WRITTEN TASK :: Exactly as they stand, give the records below again, with no images.

=== WORKING DATA ===

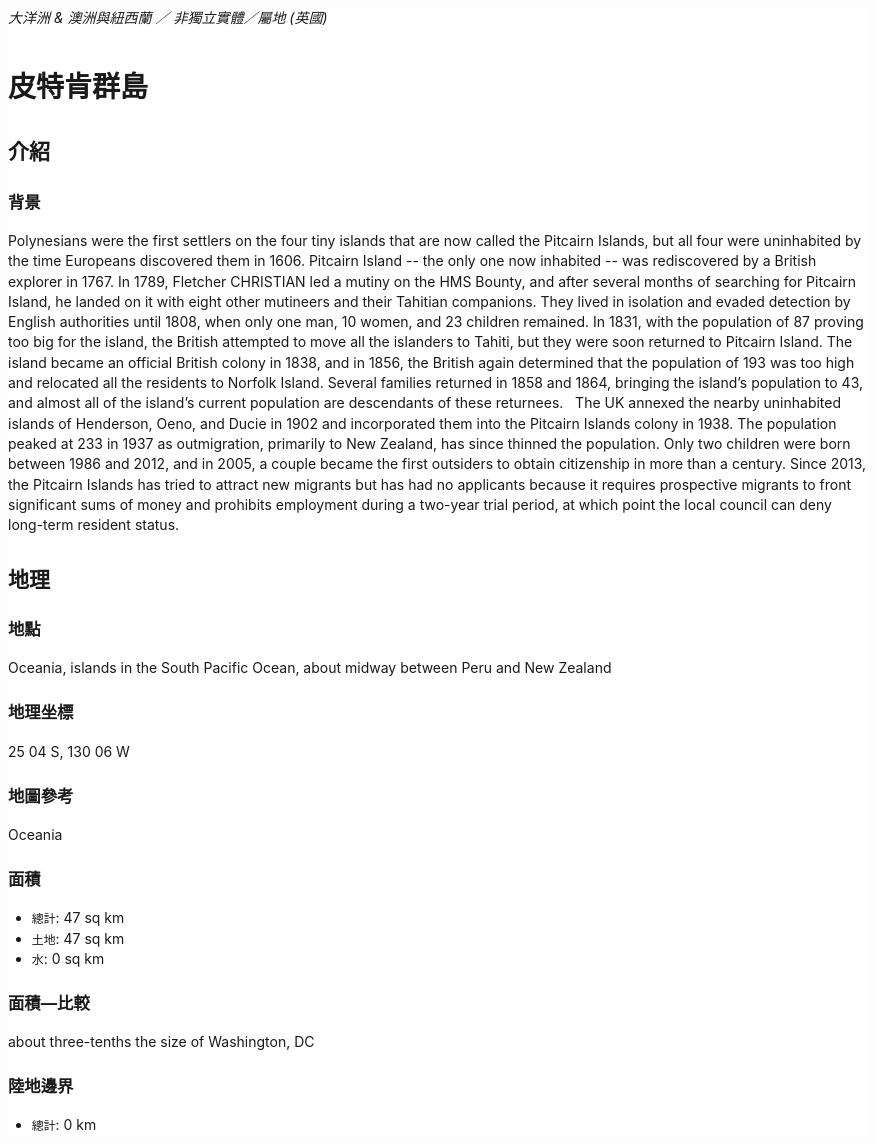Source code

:_大洋洲 & 澳洲與紐西蘭 ／ 非獨立實體／屬地 (英國)_

# 皮特肯群島

## 介紹

### 背景
Polynesians were the first settlers on the four tiny islands that are now called the Pitcairn Islands, but all four were uninhabited by the time Europeans discovered them in 1606. Pitcairn Island -- the only one now inhabited -- was rediscovered by a British explorer in 1767. In 1789, Fletcher CHRISTIAN led a mutiny on the HMS Bounty, and after several months of searching for Pitcairn Island, he landed on it with eight other mutineers and their Tahitian companions. They lived in isolation and evaded detection by English authorities until 1808, when only one man, 10 women, and 23 children remained. In 1831, with the population of 87 proving too big for the island, the British attempted to move all the islanders to Tahiti, but they were soon returned to Pitcairn Island. The island became an official British colony in 1838, and in 1856, the British again determined that the population of 193 was too high and relocated all the residents to Norfolk Island. Several families returned in 1858 and 1864, bringing the island’s population to 43, and almost all of the island’s current population are descendants of these returnees.   The UK annexed the nearby uninhabited islands of Henderson, Oeno, and Ducie in 1902 and incorporated them into the Pitcairn Islands colony in 1938. The population peaked at 233 in 1937 as outmigration, primarily to New Zealand, has since thinned the population. Only two children were born between 1986 and 2012, and in 2005, a couple became the first outsiders to obtain citizenship in more than a century. Since 2013, the Pitcairn Islands has tried to attract new migrants but has had no applicants because it requires prospective migrants to front significant sums of money and prohibits employment during a two-year trial period, at which point the local council can deny long-term resident status.

## 地理

### 地點
Oceania, islands in the South Pacific Ocean, about midway between Peru and New Zealand

### 地理坐標
25 04 S, 130 06 W

### 地圖參考
Oceania

### 面積
- `總計`: 47 sq km
- `土地`: 47 sq km
- `水`: 0 sq km

### 面積—比較
about three-tenths the size of Washington, DC

### 陸地邊界
- `總計`: 0 km
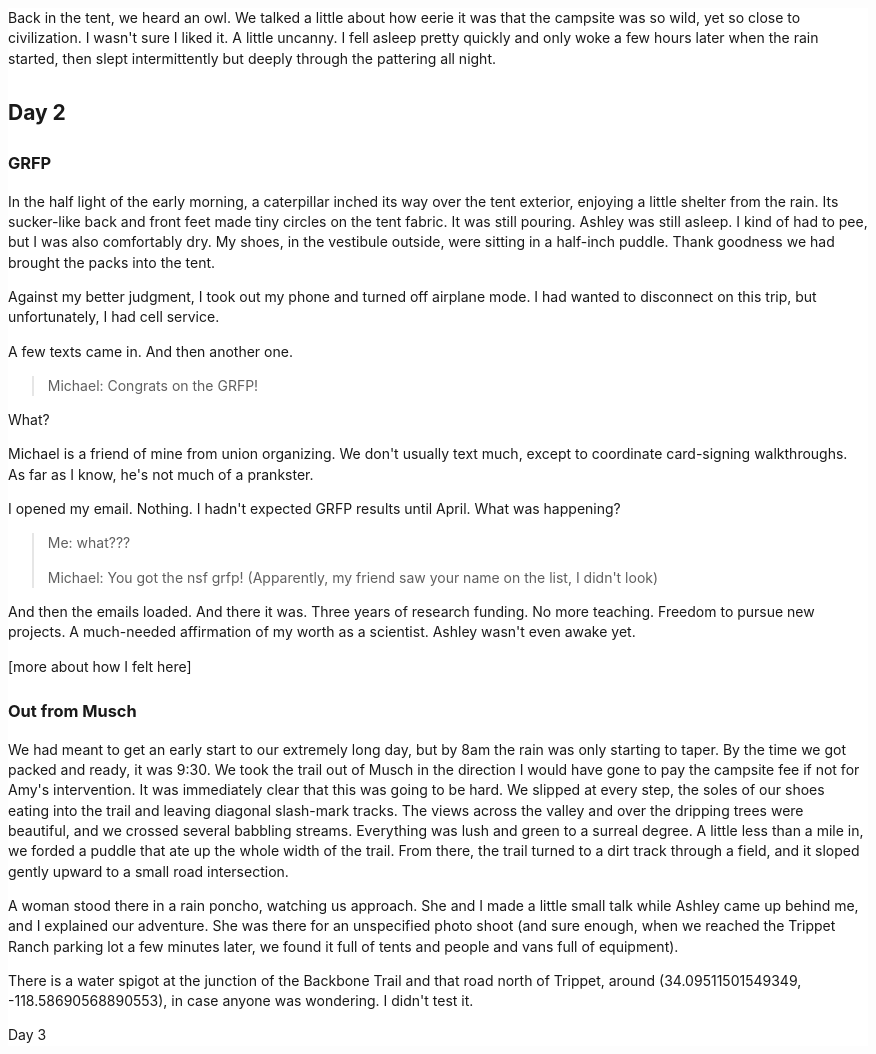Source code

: Back in the tent, we heard an owl. We talked a little about how eerie it was that the campsite was so wild, yet so close to civilization. I wasn't sure I liked it. A little uncanny. I fell asleep pretty quickly and only woke a few hours later when the rain started, then slept intermittently but deeply through the pattering all night.

## Day 2

### GRFP

In the half light of the early morning, a caterpillar inched its way over the tent exterior, enjoying a little shelter from the rain. Its sucker-like back and front feet made tiny circles on the tent fabric. It was still pouring. Ashley was still asleep. I kind of had to pee, but I was also comfortably dry. My shoes, in the vestibule outside, were sitting in a half-inch puddle. Thank goodness we had brought the packs into the tent.

Against my better judgment, I took out my phone and turned off airplane mode. I had wanted to disconnect on this trip, but unfortunately, I had cell service.

A few texts came in. And then another one.

> Michael: Congrats on the GRFP!

What?

Michael is a friend of mine from union organizing. We don't usually text much, except to coordinate card-signing walkthroughs. As far as I know, he's not much of a prankster.

I opened my email. Nothing. I hadn't expected GRFP results until April. What was happening?

> Me: what???
>
> Michael: You got the nsf grfp! (Apparently, my friend saw your name on the list, I didn't look)

And then the emails loaded. And there it was. Three years of research funding. No more teaching. Freedom to pursue new projects. A much-needed affirmation of my worth as a scientist. Ashley wasn't even awake yet.

[more about how I felt here]

### Out from Musch

We had meant to get an early start to our extremely long day, but by 8am the rain was only starting to taper. By the time we got packed and ready, it was 9:30. We took the trail out of Musch in the direction I would have gone to pay the campsite fee if not for Amy's intervention. It was immediately clear that this was going to be hard. We slipped at every step, the soles of our shoes eating into the trail and leaving diagonal slash-mark tracks. The views across the valley and over the dripping trees were beautiful, and we crossed several babbling streams. Everything was lush and green to a surreal degree. A little less than a mile in, we forded a puddle that ate up the whole width of the trail. From there, the trail turned to a dirt track through a field, and it sloped gently upward to a small road intersection.

A woman stood there in a rain poncho, watching us approach. She and I made a little small talk while Ashley came up behind me, and I explained our adventure. She was there for an unspecified photo shoot (and sure enough, when we reached the Trippet Ranch parking lot a few minutes later, we found it full of tents and people and vans full of equipment).

There is a water spigot at the junction of the Backbone Trail and that road north of Trippet, around (34.09511501549349, -118.58690568890553), in case anyone was wondering. I didn't test it.

Day 3
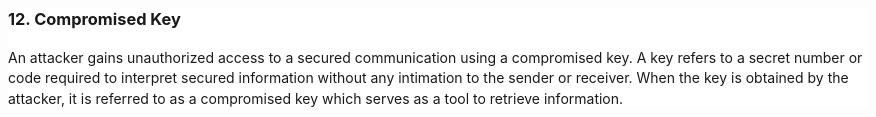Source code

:### 12. Compromised Key
An attacker gains unauthorized access to a secured communication using a compromised key. A key refers to a secret number or code required to interpret secured information without any intimation to the sender or receiver. When the key is obtained by the attacker, it is referred to as a compromised key which serves as a tool to retrieve information.
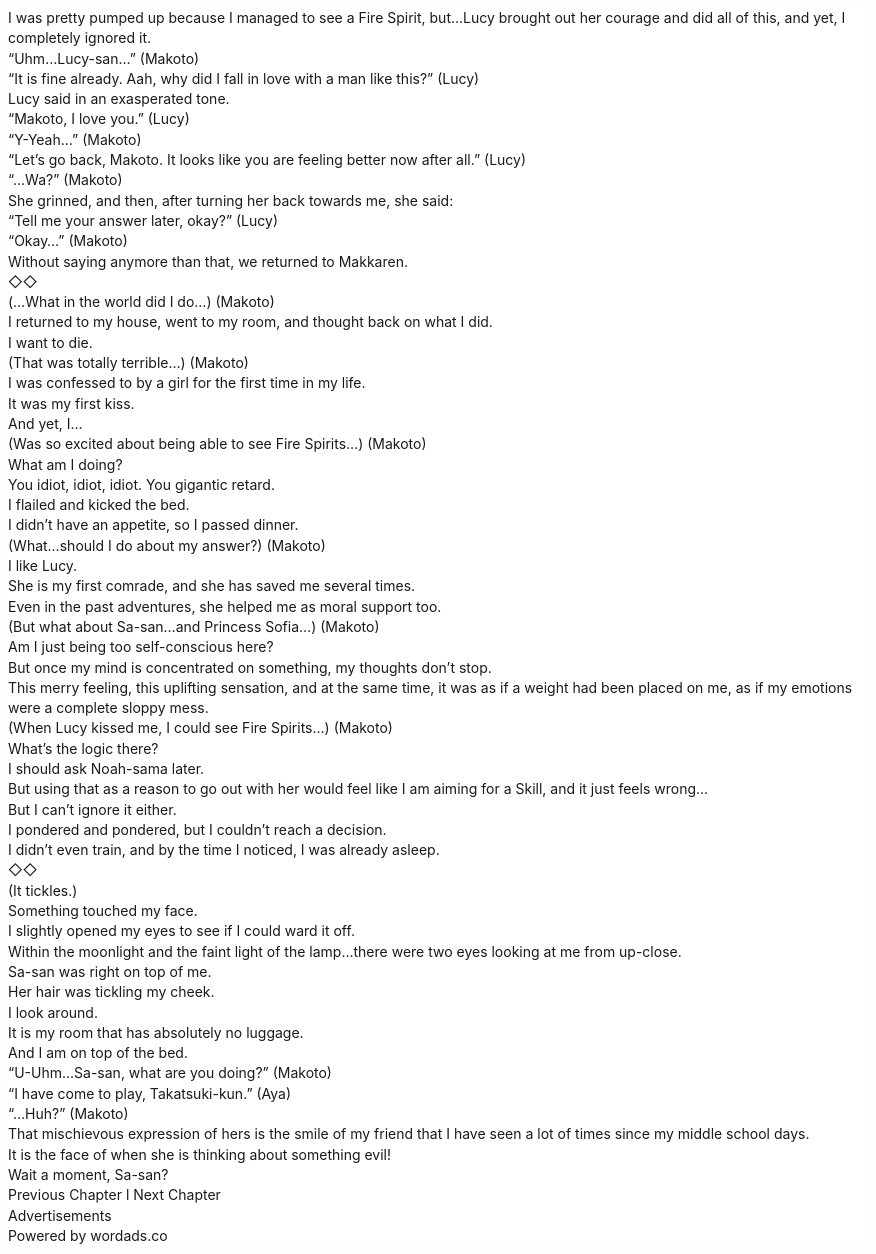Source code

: I was pretty pumped up because I managed to see a Fire Spirit, but…Lucy brought out her courage and did all of this, and yet, I completely ignored it.<br/>
“Uhm…Lucy-san…” (Makoto)<br/>
“It is fine already. Aah, why did I fall in love with a man like this?” (Lucy)<br/>
Lucy said in an exasperated tone.<br/>
“Makoto, I love you.” (Lucy)<br/>
“Y-Yeah…” (Makoto)<br/>
“Let’s go back, Makoto. It looks like you are feeling better now after all.” (Lucy)<br/>
“…Wa?” (Makoto)<br/>
She grinned, and then, after turning her back towards me, she said:<br/>
“Tell me your answer later, okay?” (Lucy)<br/>
“Okay…” (Makoto)<br/>
Without saying anymore than that, we returned to Makkaren.<br/>
◇◇<br/>
(…What in the world did I do…) (Makoto)<br/>
I returned to my house, went to my room, and thought back on what I did.<br/>
I want to die.<br/>
(That was totally terrible…) (Makoto)<br/>
I was confessed to by a girl for the first time in my life.<br/>
It was my first kiss.<br/>
And yet, I…<br/>
(Was so excited about being able to see Fire Spirits…) (Makoto)<br/>
What am I doing?<br/>
You idiot, idiot, idiot. You gigantic retard.<br/>
I flailed and kicked the bed.<br/>
I didn’t have an appetite, so I passed dinner.<br/>
(What…should I do about my answer?) (Makoto)<br/>
I like Lucy.<br/>
She is my first comrade, and she has saved me several times.<br/>
Even in the past adventures, she helped me as moral support too.<br/>
(But what about Sa-san…and Princess Sofia…) (Makoto)<br/>
Am I just being too self-conscious here?<br/>
But once my mind is concentrated on something, my thoughts don’t stop.<br/>
This merry feeling, this uplifting sensation, and at the same time, it was as if a weight had been placed on me, as if my emotions were a complete sloppy mess.<br/>
(When Lucy kissed me, I could see Fire Spirits…) (Makoto)<br/>
What’s the logic there?<br/>
I should ask Noah-sama later.<br/>
But using that as a reason to go out with her would feel like I am aiming for a Skill, and it just feels wrong…<br/>
But I can’t ignore it either.<br/>
I pondered and pondered, but I couldn’t reach a decision.<br/>
I didn’t even train, and by the time I noticed, I was already asleep.<br/>
◇◇<br/>
(It tickles.) <br/>
Something touched my face.<br/>
I slightly opened my eyes to see if I could ward it off.<br/>
Within the moonlight and the faint light of the lamp…there were two eyes looking at me from up-close.<br/>
Sa-san was right on top of me.<br/>
Her hair was tickling my cheek.<br/>
I look around.<br/>
It is my room that has absolutely no luggage.<br/>
And I am on top of the bed.<br/>
“U-Uhm…Sa-san, what are you doing?” (Makoto)<br/>
“I have come to play, Takatsuki-kun.” (Aya)<br/>
“…Huh?” (Makoto)<br/>
That mischievous expression of hers is the smile of my friend that I have seen a lot of times since my middle school days.<br/>
It is the face of when she is thinking about something evil!<br/>
Wait a moment, Sa-san?<br/>
Previous Chapter l Next Chapter<br/>
Advertisements<br/>
Powered by wordads.co<br/>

===

OUTPUT OF THE EXERCISE ::
Source code

:_大洋洲 & 澳洲與紐西蘭 ／ 非獨立實體／屬地 (英國)_

# 皮特肯群島

## 介紹

### 背景
Polynesians were the first settlers on the four tiny islands that are now called the Pitcairn Islands, but all four were uninhabited by the time Europeans discovered them in 1606. Pitcairn Island -- the only one now inhabited -- was rediscovered by a British explorer in 1767. In 1789, Fletcher CHRISTIAN led a mutiny on the HMS Bounty, and after several months of searching for Pitcairn Island, he landed on it with eight other mutineers and their Tahitian companions. They lived in isolation and evaded detection by English authorities until 1808, when only one man, 10 women, and 23 children remained. In 1831, with the population of 87 proving too big for the island, the British attempted to move all the islanders to Tahiti, but they were soon returned to Pitcairn Island. The island became an official British colony in 1838, and in 1856, the British again determined that the population of 193 was too high and relocated all the residents to Norfolk Island. Several families returned in 1858 and 1864, bringing the island’s population to 43, and almost all of the island’s current population are descendants of these returnees.   The UK annexed the nearby uninhabited islands of Henderson, Oeno, and Ducie in 1902 and incorporated them into the Pitcairn Islands colony in 1938. The population peaked at 233 in 1937 as outmigration, primarily to New Zealand, has since thinned the population. Only two children were born between 1986 and 2012, and in 2005, a couple became the first outsiders to obtain citizenship in more than a century. Since 2013, the Pitcairn Islands has tried to attract new migrants but has had no applicants because it requires prospective migrants to front significant sums of money and prohibits employment during a two-year trial period, at which point the local council can deny long-term resident status.

## 地理

### 地點
Oceania, islands in the South Pacific Ocean, about midway between Peru and New Zealand

### 地理坐標
25 04 S, 130 06 W

### 地圖參考
Oceania

### 面積
- `總計`: 47 sq km
- `土地`: 47 sq km
- `水`: 0 sq km

### 面積—比較
about three-tenths the size of Washington, DC

### 陸地邊界
- `總計`: 0 km
Source code

: Back in the tent, we heard an owl. We talked a little about how eerie it was that the campsite was so wild, yet so close to civilization. I wasn't sure I liked it. A little uncanny. I fell asleep pretty quickly and only woke a few hours later when the rain started, then slept intermittently but deeply through the pattering all night.

## Day 2

### GRFP

In the half light of the early morning, a caterpillar inched its way over the tent exterior, enjoying a little shelter from the rain. Its sucker-like back and front feet made tiny circles on the tent fabric. It was still pouring. Ashley was still asleep. I kind of had to pee, but I was also comfortably dry. My shoes, in the vestibule outside, were sitting in a half-inch puddle. Thank goodness we had brought the packs into the tent.

Against my better judgment, I took out my phone and turned off airplane mode. I had wanted to disconnect on this trip, but unfortunately, I had cell service.

A few texts came in. And then another one.

> Michael: Congrats on the GRFP!

What?

Michael is a friend of mine from union organizing. We don't usually text much, except to coordinate card-signing walkthroughs. As far as I know, he's not much of a prankster.

I opened my email. Nothing. I hadn't expected GRFP results until April. What was happening?

> Me: what???
>
> Michael: You got the nsf grfp! (Apparently, my friend saw your name on the list, I didn't look)

And then the emails loaded. And there it was. Three years of research funding. No more teaching. Freedom to pursue new projects. A much-needed affirmation of my worth as a scientist. Ashley wasn't even awake yet.

[more about how I felt here]

### Out from Musch

We had meant to get an early start to our extremely long day, but by 8am the rain was only starting to taper. By the time we got packed and ready, it was 9:30. We took the trail out of Musch in the direction I would have gone to pay the campsite fee if not for Amy's intervention. It was immediately clear that this was going to be hard. We slipped at every step, the soles of our shoes eating into the trail and leaving diagonal slash-mark tracks. The views across the valley and over the dripping trees were beautiful, and we crossed several babbling streams. Everything was lush and green to a surreal degree. A little less than a mile in, we forded a puddle that ate up the whole width of the trail. From there, the trail turned to a dirt track through a field, and it sloped gently upward to a small road intersection.

A woman stood there in a rain poncho, watching us approach. She and I made a little small talk while Ashley came up behind me, and I explained our adventure. She was there for an unspecified photo shoot (and sure enough, when we reached the Trippet Ranch parking lot a few minutes later, we found it full of tents and people and vans full of equipment).

There is a water spigot at the junction of the Backbone Trail and that road north of Trippet, around (34.09511501549349, -118.58690568890553), in case anyone was wondering. I didn't test it.

Day 3
Source code

:### 12. Compromised Key
An attacker gains unauthorized access to a secured communication using a compromised key. A key refers to a secret number or code required to interpret secured information without any intimation to the sender or receiver. When the key is obtained by the attacker, it is referred to as a compromised key which serves as a tool to retrieve information.
Source code

: I was pretty pumped up because I managed to see a Fire Spirit, but…Lucy brought out her courage and did all of this, and yet, I completely ignored it.<br/>
“Uhm…Lucy-san…” (Makoto)<br/>
“It is fine already. Aah, why did I fall in love with a man like this?” (Lucy)<br/>
Lucy said in an exasperated tone.<br/>
“Makoto, I love you.” (Lucy)<br/>
“Y-Yeah…” (Makoto)<br/>
“Let’s go back, Makoto. It looks like you are feeling better now after all.” (Lucy)<br/>
“…Wa?” (Makoto)<br/>
She grinned, and then, after turning her back towards me, she said:<br/>
“Tell me your answer later, okay?” (Lucy)<br/>
“Okay…” (Makoto)<br/>
Without saying anymore than that, we returned to Makkaren.<br/>
◇◇<br/>
(…What in the world did I do…) (Makoto)<br/>
I returned to my house, went to my room, and thought back on what I did.<br/>
I want to die.<br/>
(That was totally terrible…) (Makoto)<br/>
I was confessed to by a girl for the first time in my life.<br/>
It was my first kiss.<br/>
And yet, I…<br/>
(Was so excited about being able to see Fire Spirits…) (Makoto)<br/>
What am I doing?<br/>
You idiot, idiot, idiot. You gigantic retard.<br/>
I flailed and kicked the bed.<br/>
I didn’t have an appetite, so I passed dinner.<br/>
(What…should I do about my answer?) (Makoto)<br/>
I like Lucy.<br/>
She is my first comrade, and she has saved me several times.<br/>
Even in the past adventures, she helped me as moral support too.<br/>
(But what about Sa-san…and Princess Sofia…) (Makoto)<br/>
Am I just being too self-conscious here?<br/>
But once my mind is concentrated on something, my thoughts don’t stop.<br/>
This merry feeling, this uplifting sensation, and at the same time, it was as if a weight had been placed on me, as if my emotions were a complete sloppy mess.<br/>
(When Lucy kissed me, I could see Fire Spirits…) (Makoto)<br/>
What’s the logic there?<br/>
I should ask Noah-sama later.<br/>
But using that as a reason to go out with her would feel like I am aiming for a Skill, and it just feels wrong…<br/>
But I can’t ignore it either.<br/>
I pondered and pondered, but I couldn’t reach a decision.<br/>
I didn’t even train, and by the time I noticed, I was already asleep.<br/>
◇◇<br/>
(It tickles.) <br/>
Something touched my face.<br/>
I slightly opened my eyes to see if I could ward it off.<br/>
Within the moonlight and the faint light of the lamp…there were two eyes looking at me from up-close.<br/>
Sa-san was right on top of me.<br/>
Her hair was tickling my cheek.<br/>
I look around.<br/>
It is my room that has absolutely no luggage.<br/>
And I am on top of the bed.<br/>
“U-Uhm…Sa-san, what are you doing?” (Makoto)<br/>
“I have come to play, Takatsuki-kun.” (Aya)<br/>
“…Huh?” (Makoto)<br/>
That mischievous expression of hers is the smile of my friend that I have seen a lot of times since my middle school days.<br/>
It is the face of when she is thinking about something evil!<br/>
Wait a moment, Sa-san?<br/>
Previous Chapter l Next Chapter<br/>
Advertisements<br/>
Powered by wordads.co<br/>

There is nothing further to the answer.